---------- Provided text ----------

The paper presents a clear and well-structured narrative that is easy to follow.
It provides a sound theoretical convergence analysis.
The proposed method effectively avoids privacy leakage caused by using proxy datasets.

Weaknesses:

In the Targeted Knowledge Distribution module (Section 3.5), each client must traverse all layers of the global model to identify the optimal one, which incurs significant computational and time costs. Moreover, the global model used in experiments is a shallow network with only five layers, raising concerns about the scalability of the method to larger models commonly used in real-world applications.
The method does not consider the common federated learning setting where only a subset of clients participate in each training round.
The homogeneous models used for comparison in the experiments are overly simplistic with only five layers.
The paper lacks comparative experiments with algorithms related to Architectural Adaptation and Matching, as mentioned in the related work.

---------- Data supplied ----------

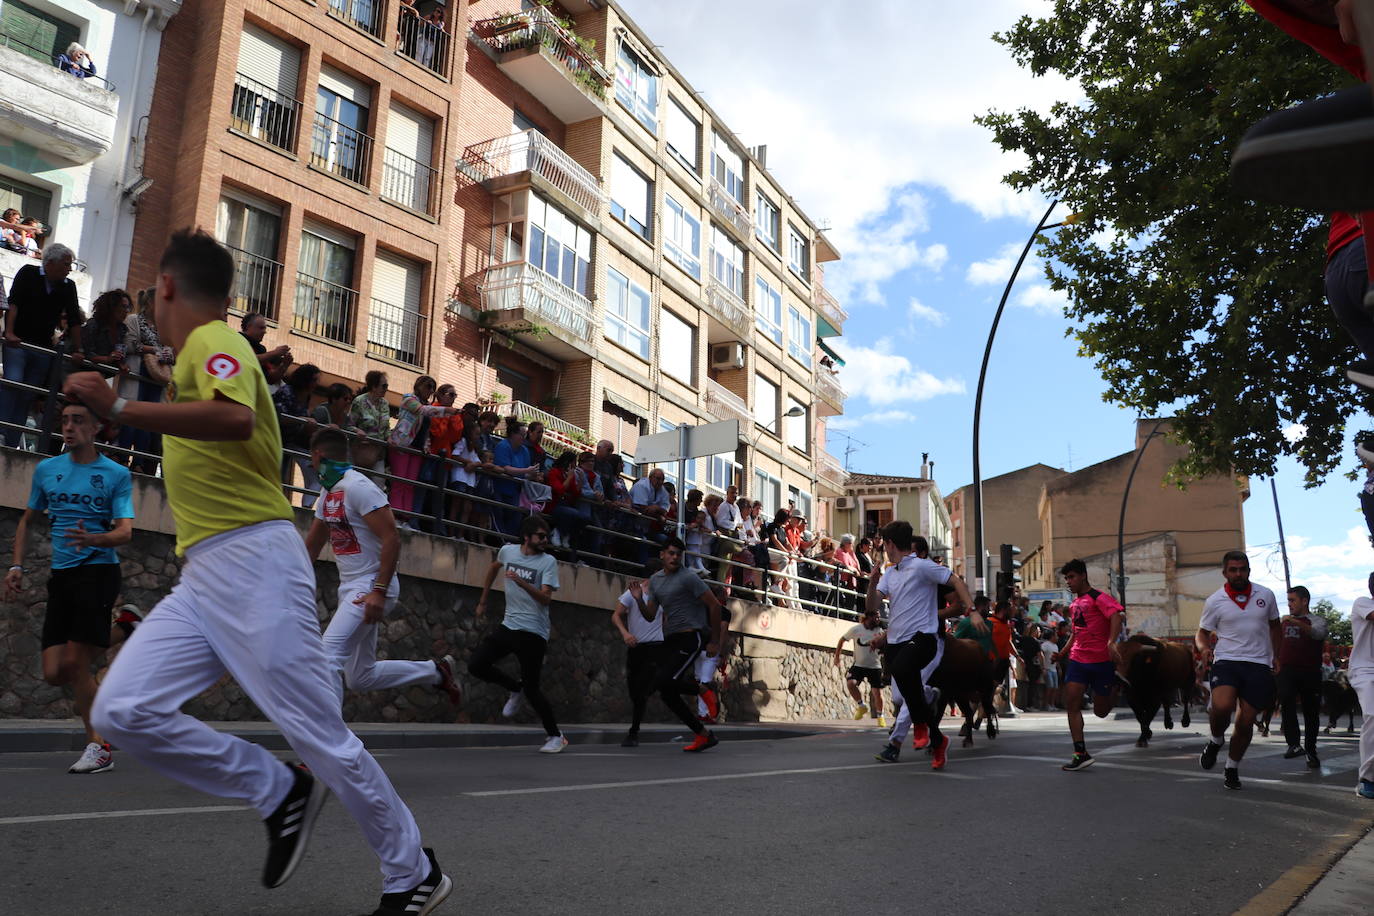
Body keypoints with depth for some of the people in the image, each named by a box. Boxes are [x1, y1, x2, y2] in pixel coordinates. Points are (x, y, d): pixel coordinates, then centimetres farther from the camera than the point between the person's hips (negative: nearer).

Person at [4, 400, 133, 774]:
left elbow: (125, 531, -11)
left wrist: (94, 538, -32)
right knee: (54, 672, -2)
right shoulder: (46, 470, 11)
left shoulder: (116, 474, -3)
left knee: (74, 663, -10)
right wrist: (16, 566, 11)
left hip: (99, 571, -5)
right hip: (61, 576, 5)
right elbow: (27, 521, 22)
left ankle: (99, 746, 4)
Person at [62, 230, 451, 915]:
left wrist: (117, 408, -28)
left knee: (321, 737, -6)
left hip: (254, 562, -9)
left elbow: (236, 419, -28)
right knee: (121, 712, -6)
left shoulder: (213, 342, -6)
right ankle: (281, 794, 6)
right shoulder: (195, 356, 22)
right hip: (201, 576, 9)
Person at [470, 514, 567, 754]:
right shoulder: (508, 551, 4)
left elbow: (546, 598, -19)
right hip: (508, 625, 5)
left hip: (533, 633, -5)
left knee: (532, 689, -6)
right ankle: (516, 689, 18)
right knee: (476, 665, -6)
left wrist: (522, 583, -33)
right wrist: (483, 601, 29)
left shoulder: (548, 561, -9)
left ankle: (555, 736, 12)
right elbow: (494, 567, 27)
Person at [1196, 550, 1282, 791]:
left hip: (1258, 664, 2)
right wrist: (1204, 648, -14)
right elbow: (1202, 633, 8)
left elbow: (1275, 627, 19)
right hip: (1226, 661, -2)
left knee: (1246, 723, 2)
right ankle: (1215, 741, 5)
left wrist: (1276, 659, 15)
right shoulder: (1214, 601, 0)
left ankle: (1232, 768, 23)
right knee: (1222, 706, -27)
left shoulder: (1266, 595, 6)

----------

▶ [How to complete this task]: In the paper review above, how many layers does the global model used in the experiments have?

▶ [Problem solution]: Five layers.